## Dataset content
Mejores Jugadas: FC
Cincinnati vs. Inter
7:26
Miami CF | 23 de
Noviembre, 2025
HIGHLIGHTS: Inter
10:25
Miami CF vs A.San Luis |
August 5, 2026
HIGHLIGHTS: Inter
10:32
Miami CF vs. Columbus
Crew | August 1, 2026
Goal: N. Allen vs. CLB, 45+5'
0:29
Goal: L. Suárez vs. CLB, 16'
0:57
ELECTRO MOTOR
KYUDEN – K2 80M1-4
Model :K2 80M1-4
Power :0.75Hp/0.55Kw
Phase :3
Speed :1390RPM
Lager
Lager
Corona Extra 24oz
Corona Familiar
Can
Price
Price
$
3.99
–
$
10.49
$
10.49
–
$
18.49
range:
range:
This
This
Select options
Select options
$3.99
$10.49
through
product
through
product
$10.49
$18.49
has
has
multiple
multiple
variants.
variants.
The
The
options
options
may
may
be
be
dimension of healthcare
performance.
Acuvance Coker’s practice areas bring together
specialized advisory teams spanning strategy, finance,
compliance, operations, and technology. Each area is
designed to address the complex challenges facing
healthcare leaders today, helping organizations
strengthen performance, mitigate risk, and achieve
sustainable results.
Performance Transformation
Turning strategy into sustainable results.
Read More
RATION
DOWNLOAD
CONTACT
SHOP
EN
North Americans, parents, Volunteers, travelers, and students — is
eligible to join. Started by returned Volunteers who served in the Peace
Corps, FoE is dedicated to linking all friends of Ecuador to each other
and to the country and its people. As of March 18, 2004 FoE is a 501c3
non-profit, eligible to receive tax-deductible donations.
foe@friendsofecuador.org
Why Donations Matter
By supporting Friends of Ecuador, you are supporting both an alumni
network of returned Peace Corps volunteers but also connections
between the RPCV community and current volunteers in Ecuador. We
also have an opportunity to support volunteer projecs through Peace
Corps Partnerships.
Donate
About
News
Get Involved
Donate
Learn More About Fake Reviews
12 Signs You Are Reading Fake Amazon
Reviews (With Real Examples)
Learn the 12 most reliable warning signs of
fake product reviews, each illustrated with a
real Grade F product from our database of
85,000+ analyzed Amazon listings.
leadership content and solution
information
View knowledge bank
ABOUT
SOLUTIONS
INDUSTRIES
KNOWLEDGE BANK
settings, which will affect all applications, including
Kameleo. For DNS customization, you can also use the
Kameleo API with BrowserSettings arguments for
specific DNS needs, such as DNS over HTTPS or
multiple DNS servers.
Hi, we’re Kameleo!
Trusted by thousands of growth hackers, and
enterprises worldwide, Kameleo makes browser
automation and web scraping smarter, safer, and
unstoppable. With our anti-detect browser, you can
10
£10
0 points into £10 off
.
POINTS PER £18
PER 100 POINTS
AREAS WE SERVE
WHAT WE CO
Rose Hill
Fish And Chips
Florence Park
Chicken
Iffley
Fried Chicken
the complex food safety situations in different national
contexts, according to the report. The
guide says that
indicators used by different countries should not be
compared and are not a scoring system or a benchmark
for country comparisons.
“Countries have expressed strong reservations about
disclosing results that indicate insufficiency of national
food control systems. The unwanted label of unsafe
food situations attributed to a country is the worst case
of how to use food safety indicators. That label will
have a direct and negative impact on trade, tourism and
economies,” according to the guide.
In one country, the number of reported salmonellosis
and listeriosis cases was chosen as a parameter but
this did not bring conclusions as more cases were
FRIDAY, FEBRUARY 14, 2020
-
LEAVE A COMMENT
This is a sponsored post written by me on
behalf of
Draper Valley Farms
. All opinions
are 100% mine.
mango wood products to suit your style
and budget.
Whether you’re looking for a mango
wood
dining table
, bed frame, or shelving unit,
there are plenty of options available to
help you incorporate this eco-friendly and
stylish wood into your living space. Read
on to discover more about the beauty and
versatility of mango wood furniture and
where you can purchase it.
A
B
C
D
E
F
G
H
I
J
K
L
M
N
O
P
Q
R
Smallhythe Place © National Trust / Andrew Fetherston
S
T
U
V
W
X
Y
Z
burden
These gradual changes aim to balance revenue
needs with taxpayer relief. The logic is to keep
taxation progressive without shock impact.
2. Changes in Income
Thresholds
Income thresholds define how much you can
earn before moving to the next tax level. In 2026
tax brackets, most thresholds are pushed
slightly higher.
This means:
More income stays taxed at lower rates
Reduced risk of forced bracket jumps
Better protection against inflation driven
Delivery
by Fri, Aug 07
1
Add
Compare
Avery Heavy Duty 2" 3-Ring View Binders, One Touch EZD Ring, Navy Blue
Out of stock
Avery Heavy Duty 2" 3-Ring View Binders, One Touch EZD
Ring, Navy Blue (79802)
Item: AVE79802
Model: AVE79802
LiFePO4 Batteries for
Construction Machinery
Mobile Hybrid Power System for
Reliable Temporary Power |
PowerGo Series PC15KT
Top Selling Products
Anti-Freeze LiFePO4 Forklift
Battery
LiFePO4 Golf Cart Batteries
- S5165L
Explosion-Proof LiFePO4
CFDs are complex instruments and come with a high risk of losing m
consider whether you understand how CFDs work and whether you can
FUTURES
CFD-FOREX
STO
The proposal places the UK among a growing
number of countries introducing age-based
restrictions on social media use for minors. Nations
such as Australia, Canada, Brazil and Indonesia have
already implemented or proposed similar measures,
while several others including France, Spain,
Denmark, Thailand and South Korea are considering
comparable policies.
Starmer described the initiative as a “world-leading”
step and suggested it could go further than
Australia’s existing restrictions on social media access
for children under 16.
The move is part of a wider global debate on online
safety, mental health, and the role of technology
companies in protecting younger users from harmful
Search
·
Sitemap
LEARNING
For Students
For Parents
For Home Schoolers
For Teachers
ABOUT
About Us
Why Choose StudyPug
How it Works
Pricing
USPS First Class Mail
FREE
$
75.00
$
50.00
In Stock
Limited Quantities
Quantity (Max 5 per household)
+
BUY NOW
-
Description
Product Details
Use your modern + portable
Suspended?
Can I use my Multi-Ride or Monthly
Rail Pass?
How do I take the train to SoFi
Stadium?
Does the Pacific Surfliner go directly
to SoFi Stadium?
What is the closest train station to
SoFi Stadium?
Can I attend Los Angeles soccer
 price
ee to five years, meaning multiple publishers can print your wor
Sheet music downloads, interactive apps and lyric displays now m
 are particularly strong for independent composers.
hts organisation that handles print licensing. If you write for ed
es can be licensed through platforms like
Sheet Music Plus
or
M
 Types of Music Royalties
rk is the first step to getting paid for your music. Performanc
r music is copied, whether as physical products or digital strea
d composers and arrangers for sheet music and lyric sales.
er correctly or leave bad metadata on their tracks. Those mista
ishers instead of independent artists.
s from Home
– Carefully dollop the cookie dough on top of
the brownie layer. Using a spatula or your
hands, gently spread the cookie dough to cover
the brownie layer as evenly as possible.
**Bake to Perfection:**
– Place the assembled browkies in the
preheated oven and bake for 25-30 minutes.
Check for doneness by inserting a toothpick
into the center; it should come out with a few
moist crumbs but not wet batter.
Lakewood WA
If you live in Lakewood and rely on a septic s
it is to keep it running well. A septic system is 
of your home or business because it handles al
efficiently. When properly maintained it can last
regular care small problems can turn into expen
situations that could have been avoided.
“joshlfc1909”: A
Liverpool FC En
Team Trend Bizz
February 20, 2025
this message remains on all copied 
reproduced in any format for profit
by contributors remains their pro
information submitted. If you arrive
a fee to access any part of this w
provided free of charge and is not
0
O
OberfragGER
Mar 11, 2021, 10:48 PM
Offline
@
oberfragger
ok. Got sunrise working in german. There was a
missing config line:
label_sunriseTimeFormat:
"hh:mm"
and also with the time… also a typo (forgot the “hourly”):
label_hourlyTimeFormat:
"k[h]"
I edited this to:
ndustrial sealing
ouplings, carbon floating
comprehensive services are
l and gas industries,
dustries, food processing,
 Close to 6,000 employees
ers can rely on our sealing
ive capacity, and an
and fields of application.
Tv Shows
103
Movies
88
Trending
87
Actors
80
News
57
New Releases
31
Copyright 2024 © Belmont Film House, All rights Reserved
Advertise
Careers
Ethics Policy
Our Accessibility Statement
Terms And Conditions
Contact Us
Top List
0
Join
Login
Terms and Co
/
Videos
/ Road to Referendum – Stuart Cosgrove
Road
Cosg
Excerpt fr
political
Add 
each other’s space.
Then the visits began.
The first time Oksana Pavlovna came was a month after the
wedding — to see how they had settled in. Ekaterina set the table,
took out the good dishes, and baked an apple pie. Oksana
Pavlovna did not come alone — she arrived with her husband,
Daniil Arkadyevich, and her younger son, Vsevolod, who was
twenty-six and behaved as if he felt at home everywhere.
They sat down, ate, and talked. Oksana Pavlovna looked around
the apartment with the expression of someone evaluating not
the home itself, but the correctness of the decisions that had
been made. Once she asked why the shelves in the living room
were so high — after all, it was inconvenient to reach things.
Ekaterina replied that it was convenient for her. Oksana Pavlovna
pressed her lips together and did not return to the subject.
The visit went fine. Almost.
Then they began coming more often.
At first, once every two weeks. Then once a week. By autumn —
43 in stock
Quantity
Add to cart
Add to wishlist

## What to produce
Look for the string "remains" in the records, and copy every line where it is found.

## Solved exercise
this message remains on all copied 
by contributors remains their pro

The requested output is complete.